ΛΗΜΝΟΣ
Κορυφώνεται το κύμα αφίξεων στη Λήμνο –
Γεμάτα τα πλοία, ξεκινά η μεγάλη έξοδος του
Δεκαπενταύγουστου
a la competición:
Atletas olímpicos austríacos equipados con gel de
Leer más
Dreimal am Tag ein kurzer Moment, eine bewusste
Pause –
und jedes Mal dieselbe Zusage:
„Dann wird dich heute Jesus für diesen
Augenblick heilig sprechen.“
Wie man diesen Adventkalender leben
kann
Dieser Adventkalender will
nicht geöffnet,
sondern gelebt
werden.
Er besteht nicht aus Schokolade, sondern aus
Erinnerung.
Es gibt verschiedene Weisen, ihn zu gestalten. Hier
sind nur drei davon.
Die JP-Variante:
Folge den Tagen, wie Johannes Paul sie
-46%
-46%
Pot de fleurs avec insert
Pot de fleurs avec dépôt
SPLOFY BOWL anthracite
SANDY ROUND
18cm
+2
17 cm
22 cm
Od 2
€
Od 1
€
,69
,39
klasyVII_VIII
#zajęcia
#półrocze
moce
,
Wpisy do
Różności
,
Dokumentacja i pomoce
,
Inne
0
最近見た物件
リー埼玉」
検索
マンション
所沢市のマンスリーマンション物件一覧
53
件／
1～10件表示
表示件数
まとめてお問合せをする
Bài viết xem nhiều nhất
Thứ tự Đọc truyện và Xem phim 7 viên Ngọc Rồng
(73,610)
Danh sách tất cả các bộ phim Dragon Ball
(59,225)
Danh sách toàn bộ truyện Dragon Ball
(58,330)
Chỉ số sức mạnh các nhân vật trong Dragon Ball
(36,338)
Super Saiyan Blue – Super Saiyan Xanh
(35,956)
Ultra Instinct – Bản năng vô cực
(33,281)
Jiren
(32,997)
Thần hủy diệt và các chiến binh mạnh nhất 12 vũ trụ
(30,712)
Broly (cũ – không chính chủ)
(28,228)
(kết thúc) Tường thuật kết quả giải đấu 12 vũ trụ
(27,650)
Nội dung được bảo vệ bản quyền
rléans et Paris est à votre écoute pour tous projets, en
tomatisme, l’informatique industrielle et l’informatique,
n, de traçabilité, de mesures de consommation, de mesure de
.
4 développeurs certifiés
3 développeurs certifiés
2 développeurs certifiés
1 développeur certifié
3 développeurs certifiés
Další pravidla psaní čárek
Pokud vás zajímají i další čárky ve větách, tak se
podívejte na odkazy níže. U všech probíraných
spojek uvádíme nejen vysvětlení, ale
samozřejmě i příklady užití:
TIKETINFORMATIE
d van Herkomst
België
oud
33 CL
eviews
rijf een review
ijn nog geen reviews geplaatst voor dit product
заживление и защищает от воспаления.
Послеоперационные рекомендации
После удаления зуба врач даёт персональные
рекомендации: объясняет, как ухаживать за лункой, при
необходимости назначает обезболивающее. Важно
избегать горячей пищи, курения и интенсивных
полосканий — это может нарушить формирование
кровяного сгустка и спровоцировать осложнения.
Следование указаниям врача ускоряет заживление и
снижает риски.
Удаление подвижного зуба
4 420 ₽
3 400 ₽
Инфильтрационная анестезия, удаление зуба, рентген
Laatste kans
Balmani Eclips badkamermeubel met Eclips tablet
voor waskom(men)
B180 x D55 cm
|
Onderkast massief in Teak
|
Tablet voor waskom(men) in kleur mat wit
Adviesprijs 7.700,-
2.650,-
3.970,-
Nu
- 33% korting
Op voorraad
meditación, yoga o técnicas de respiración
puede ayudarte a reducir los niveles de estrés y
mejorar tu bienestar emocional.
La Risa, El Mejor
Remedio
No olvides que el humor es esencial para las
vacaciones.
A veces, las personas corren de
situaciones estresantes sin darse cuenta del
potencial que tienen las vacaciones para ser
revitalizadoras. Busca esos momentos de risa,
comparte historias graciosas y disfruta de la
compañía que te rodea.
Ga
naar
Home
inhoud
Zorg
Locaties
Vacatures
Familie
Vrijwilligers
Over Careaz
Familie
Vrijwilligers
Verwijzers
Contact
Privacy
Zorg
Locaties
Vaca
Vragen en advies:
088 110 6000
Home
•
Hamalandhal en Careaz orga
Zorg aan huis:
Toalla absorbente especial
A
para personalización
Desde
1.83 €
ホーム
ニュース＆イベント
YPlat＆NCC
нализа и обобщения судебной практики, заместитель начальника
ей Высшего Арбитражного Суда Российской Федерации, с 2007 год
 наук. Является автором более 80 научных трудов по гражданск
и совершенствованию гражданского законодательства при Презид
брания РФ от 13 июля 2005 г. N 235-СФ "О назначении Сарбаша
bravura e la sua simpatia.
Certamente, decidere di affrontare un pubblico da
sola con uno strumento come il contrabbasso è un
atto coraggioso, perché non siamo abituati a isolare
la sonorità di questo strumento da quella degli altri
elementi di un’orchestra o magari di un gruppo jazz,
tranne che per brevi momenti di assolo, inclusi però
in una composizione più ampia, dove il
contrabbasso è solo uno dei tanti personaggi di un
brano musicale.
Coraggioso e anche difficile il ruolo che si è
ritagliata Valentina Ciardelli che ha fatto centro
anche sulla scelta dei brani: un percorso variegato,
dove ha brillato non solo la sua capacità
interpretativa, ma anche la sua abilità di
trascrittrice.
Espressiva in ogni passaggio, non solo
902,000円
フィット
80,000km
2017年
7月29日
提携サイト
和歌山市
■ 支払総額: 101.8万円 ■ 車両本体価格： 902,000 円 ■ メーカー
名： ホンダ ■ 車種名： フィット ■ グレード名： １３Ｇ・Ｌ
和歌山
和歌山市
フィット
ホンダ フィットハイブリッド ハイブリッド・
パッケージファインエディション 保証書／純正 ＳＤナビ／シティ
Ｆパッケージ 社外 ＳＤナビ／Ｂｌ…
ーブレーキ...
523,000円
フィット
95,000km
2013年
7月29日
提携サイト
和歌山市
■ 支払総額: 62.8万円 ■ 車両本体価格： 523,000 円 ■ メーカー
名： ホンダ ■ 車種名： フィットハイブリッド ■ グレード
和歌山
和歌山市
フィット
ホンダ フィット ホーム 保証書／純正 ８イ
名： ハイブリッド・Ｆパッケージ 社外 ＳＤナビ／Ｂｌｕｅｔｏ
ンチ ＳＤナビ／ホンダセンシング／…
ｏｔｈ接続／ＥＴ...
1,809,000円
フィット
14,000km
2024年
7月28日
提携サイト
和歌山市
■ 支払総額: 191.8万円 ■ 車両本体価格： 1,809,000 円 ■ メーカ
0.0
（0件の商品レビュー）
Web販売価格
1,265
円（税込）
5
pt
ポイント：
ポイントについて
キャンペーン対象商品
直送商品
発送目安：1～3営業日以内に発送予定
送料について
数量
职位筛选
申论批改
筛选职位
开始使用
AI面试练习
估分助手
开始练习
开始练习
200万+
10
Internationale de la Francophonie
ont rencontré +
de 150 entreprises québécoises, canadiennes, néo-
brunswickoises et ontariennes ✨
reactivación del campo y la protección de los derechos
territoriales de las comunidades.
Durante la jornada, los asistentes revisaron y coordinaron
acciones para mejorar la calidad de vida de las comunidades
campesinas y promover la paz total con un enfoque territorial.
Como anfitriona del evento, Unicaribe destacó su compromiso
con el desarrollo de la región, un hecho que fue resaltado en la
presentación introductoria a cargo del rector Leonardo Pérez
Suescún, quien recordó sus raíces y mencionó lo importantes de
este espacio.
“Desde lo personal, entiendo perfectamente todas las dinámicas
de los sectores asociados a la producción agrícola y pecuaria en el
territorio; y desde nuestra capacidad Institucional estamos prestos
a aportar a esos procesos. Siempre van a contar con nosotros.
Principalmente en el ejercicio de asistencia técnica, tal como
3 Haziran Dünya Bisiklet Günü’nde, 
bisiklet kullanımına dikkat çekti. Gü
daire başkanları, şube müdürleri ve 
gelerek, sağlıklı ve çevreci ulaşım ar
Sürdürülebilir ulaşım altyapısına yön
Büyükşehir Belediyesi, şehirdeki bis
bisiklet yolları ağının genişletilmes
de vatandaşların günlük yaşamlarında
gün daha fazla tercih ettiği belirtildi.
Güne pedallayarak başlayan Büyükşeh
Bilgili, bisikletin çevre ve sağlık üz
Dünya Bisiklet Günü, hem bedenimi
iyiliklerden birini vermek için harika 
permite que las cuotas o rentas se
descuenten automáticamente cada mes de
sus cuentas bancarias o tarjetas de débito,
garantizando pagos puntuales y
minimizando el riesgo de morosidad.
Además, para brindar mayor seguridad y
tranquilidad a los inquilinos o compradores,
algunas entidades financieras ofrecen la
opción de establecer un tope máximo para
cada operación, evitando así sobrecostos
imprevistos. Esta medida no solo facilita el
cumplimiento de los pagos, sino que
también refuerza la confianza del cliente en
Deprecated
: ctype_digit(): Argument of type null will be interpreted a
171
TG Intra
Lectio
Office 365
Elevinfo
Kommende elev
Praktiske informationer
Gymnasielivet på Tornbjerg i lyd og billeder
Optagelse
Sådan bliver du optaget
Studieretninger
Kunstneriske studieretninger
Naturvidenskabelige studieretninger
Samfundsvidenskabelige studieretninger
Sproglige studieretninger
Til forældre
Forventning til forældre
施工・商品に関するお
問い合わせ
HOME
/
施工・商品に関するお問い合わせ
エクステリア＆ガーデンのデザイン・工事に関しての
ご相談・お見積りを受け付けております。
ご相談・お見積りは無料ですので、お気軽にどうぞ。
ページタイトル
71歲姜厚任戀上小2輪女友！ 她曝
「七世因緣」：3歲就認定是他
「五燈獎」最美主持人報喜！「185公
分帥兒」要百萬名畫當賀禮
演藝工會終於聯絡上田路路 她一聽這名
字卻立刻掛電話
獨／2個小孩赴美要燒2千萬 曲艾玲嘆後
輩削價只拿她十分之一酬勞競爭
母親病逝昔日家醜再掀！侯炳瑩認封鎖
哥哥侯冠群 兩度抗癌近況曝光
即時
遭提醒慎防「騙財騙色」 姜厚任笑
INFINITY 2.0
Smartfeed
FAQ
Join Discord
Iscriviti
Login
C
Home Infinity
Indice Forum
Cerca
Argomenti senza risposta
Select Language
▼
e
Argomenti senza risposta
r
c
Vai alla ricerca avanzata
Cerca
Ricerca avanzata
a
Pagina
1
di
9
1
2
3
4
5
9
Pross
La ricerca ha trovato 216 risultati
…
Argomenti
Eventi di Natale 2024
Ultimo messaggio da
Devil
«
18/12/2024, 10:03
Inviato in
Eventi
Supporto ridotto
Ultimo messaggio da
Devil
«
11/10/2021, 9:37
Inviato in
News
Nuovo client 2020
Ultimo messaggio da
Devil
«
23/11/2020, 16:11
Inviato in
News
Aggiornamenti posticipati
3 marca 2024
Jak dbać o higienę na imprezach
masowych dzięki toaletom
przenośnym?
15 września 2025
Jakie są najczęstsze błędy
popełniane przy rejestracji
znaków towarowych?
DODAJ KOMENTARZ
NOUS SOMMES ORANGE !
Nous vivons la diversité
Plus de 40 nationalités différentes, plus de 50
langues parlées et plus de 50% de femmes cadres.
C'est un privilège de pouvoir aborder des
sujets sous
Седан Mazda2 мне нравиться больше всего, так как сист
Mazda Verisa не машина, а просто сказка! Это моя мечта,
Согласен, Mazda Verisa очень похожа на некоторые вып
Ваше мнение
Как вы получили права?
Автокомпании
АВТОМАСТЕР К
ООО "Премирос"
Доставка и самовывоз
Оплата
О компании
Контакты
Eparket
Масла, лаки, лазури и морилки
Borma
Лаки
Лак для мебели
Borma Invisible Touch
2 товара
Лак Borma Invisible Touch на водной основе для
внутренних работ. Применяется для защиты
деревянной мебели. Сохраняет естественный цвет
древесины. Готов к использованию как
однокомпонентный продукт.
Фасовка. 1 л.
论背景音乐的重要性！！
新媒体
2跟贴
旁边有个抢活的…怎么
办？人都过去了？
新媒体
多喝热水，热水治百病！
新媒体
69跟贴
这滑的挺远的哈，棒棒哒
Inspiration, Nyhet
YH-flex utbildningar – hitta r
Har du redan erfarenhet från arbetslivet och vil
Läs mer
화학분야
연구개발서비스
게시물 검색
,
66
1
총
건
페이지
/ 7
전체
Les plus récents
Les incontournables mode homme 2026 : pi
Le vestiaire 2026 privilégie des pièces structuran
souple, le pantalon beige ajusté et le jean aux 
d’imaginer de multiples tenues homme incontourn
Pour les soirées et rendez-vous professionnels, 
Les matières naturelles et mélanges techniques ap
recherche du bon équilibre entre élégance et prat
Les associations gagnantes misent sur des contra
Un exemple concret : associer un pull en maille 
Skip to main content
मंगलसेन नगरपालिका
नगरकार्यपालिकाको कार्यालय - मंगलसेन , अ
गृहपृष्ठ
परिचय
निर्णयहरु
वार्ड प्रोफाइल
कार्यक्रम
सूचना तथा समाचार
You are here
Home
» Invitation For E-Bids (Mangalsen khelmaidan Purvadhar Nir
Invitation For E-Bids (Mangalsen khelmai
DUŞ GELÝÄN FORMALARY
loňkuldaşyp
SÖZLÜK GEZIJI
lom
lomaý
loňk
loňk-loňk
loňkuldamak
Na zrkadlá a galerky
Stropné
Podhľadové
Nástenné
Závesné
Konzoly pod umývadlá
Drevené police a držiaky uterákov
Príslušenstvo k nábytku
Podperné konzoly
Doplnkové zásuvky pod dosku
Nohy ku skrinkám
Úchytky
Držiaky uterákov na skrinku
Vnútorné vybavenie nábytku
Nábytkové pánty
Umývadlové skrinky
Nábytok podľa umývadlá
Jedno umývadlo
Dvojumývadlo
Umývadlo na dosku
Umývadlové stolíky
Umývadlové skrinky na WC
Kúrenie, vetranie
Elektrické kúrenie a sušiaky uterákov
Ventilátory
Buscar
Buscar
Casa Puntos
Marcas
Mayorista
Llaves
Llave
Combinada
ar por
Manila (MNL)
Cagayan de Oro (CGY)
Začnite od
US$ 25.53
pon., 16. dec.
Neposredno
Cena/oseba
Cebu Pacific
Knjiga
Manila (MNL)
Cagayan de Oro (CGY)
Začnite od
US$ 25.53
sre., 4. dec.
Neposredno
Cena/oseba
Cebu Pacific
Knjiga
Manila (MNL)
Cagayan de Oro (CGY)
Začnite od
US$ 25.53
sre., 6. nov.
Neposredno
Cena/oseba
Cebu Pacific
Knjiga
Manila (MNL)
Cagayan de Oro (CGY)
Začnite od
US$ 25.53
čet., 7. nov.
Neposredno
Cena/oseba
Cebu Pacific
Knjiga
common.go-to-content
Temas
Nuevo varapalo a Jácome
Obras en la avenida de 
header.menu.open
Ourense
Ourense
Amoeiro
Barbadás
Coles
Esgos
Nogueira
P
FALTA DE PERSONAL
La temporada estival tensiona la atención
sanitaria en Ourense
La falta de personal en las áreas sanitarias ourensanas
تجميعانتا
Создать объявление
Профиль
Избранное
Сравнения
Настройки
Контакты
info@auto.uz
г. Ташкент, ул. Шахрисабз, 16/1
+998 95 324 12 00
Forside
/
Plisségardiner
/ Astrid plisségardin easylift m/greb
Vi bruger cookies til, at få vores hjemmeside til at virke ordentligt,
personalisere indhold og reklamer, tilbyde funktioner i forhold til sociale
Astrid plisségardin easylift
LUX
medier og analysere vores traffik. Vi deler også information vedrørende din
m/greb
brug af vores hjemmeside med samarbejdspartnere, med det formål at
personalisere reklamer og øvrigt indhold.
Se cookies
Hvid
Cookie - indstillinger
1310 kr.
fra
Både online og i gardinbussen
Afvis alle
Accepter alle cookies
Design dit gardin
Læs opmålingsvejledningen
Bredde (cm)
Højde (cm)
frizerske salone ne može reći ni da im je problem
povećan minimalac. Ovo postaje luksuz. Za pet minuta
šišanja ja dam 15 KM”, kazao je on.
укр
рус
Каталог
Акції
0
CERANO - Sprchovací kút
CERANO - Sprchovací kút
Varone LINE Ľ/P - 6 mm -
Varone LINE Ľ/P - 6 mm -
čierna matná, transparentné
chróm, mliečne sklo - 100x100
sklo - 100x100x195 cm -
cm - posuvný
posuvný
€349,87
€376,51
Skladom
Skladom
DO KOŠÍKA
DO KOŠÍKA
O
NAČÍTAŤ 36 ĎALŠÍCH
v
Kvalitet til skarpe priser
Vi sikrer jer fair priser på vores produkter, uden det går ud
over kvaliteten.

* * *

*Your objective*: Quote verbatim the stretch from the start of the records through the line containing "Bài viết xem nhiều nhất", including both ends.

*Exercise output*:
ΛΗΜΝΟΣ
Κορυφώνεται το κύμα αφίξεων στη Λήμνο –
Γεμάτα τα πλοία, ξεκινά η μεγάλη έξοδος του
Δεκαπενταύγουστου
a la competición:
Atletas olímpicos austríacos equipados con gel de
Leer más
Dreimal am Tag ein kurzer Moment, eine bewusste
Pause –
und jedes Mal dieselbe Zusage:
„Dann wird dich heute Jesus für diesen
Augenblick heilig sprechen.“
Wie man diesen Adventkalender leben
kann
Dieser Adventkalender will
nicht geöffnet,
sondern gelebt
werden.
Er besteht nicht aus Schokolade, sondern aus
Erinnerung.
Es gibt verschiedene Weisen, ihn zu gestalten. Hier
sind nur drei davon.
Die JP-Variante:
Folge den Tagen, wie Johannes Paul sie
-46%
-46%
Pot de fleurs avec insert
Pot de fleurs avec dépôt
SPLOFY BOWL anthracite
SANDY ROUND
18cm
+2
17 cm
22 cm
Od 2
€
Od 1
€
,69
,39
klasyVII_VIII
#zajęcia
#półrocze
moce
,
Wpisy do
Różności
,
Dokumentacja i pomoce
,
Inne
0
最近見た物件
リー埼玉」
検索
マンション
所沢市のマンスリーマンション物件一覧
53
件／
1～10件表示
表示件数
まとめてお問合せをする
Bài viết xem nhiều nhất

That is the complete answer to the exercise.